Body or hand keypoint data:
┏━━
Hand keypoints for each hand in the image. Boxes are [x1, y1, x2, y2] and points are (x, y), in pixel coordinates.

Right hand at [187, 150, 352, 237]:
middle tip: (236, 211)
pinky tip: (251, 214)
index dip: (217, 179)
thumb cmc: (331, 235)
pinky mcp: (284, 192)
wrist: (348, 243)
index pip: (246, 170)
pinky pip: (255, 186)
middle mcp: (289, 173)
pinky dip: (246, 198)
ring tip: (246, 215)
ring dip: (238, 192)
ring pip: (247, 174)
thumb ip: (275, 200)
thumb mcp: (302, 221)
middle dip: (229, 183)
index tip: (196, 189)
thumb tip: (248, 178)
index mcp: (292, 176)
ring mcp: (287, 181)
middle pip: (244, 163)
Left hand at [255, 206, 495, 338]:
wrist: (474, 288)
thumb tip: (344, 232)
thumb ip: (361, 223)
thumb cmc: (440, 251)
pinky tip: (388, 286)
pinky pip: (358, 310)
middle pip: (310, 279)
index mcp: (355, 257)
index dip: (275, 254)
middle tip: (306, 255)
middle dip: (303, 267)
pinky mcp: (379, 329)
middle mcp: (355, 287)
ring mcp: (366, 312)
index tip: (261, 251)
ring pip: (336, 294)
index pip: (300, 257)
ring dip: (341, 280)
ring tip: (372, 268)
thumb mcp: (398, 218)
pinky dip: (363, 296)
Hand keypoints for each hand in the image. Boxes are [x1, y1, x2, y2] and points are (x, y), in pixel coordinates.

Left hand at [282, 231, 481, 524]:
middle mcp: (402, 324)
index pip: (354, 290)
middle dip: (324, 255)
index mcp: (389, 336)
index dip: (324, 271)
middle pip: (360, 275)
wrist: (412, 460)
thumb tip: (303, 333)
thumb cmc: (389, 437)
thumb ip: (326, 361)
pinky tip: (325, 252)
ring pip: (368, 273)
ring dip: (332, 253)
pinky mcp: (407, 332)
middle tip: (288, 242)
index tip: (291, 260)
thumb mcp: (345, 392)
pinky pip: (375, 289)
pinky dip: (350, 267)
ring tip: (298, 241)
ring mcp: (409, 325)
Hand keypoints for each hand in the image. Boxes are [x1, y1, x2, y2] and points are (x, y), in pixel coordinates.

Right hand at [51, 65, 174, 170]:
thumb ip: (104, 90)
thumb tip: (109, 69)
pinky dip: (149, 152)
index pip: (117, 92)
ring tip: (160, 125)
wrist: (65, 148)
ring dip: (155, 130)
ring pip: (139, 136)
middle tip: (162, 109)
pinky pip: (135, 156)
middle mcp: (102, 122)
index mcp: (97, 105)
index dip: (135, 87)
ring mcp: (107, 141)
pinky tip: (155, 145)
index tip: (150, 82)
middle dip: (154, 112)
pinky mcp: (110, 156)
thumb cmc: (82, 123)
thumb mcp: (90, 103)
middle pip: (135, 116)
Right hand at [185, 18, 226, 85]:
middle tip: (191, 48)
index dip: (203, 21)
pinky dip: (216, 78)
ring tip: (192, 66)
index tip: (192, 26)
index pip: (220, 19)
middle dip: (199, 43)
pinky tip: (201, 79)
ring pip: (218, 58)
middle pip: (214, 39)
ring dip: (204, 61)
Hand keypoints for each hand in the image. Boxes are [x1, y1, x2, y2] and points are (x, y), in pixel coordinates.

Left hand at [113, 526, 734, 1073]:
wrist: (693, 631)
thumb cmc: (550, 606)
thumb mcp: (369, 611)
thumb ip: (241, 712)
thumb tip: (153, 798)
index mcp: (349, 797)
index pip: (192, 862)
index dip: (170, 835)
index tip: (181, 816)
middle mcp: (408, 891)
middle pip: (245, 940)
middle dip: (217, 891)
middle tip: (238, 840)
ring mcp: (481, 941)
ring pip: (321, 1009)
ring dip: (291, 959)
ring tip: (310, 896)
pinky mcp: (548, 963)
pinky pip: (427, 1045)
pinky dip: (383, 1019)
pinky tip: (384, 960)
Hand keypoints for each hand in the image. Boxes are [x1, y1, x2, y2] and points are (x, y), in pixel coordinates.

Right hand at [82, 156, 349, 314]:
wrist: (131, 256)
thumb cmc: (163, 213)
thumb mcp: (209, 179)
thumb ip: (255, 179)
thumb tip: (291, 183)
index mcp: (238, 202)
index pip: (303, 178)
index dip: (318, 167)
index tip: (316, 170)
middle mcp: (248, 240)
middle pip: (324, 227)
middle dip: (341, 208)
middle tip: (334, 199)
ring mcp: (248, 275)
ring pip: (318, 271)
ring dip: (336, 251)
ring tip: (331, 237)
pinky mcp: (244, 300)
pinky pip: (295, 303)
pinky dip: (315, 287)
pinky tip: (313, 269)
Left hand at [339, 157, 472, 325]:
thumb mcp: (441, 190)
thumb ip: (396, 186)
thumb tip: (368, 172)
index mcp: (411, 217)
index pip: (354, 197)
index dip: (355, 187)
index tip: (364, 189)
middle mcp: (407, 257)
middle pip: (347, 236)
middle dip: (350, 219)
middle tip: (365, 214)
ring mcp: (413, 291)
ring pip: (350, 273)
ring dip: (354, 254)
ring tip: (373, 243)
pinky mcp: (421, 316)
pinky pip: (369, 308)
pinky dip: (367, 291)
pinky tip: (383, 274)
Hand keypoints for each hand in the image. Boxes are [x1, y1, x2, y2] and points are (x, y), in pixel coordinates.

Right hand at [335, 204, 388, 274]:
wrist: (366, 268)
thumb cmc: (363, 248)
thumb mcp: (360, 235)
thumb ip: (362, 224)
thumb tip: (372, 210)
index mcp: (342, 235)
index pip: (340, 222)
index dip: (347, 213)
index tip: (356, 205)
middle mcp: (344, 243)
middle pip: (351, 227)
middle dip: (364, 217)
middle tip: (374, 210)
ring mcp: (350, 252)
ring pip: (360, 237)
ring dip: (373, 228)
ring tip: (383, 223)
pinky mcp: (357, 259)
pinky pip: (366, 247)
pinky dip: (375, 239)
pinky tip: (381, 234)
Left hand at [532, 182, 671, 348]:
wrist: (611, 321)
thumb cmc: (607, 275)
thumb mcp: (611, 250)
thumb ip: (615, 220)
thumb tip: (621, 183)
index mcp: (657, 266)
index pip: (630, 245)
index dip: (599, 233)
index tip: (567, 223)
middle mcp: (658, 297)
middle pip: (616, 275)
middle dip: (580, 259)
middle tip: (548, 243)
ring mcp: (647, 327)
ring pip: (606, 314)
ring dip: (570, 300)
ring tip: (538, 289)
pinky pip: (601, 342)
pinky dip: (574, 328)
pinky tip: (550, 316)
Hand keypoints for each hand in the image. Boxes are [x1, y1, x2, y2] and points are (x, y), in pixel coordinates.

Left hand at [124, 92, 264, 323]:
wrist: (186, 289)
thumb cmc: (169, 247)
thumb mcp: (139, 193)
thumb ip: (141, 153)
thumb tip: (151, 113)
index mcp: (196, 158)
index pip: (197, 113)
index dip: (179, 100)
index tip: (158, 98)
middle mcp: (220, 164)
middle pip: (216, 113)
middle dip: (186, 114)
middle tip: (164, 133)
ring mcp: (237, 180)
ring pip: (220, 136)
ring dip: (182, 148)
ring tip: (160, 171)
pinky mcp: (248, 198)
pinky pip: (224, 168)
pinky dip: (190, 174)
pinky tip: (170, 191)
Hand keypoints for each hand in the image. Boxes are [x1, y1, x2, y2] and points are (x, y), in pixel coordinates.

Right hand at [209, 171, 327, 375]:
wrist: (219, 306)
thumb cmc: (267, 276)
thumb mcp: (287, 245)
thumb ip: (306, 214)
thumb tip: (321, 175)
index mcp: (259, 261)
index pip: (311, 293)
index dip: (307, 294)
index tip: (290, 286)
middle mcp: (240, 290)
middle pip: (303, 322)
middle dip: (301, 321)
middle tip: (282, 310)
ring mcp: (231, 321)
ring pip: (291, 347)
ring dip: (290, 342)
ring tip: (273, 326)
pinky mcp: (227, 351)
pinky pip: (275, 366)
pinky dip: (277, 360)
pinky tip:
┗━━
TASK DESCRIPTION: Would you copy out exactly the lines above that start at the one containing "thumb mcp: (441, 190)" and end at the one containing "pinky tip: (383, 274)", inclusive?

RESPONSE TO THE TASK:
thumb mcp: (441, 190)
thumb ip: (396, 186)
thumb tip: (368, 172)
index mcp: (411, 217)
index pip: (354, 197)
index dip: (355, 187)
index tip: (364, 189)
middle mcp: (407, 257)
middle pip: (347, 236)
middle dip: (350, 219)
middle tip: (365, 214)
ring mcp: (413, 291)
ring pip: (350, 273)
ring dip: (354, 254)
ring tip: (373, 243)
pinky mcp: (421, 316)
pinky pip: (369, 308)
pinky dip: (367, 291)
pinky tip: (383, 274)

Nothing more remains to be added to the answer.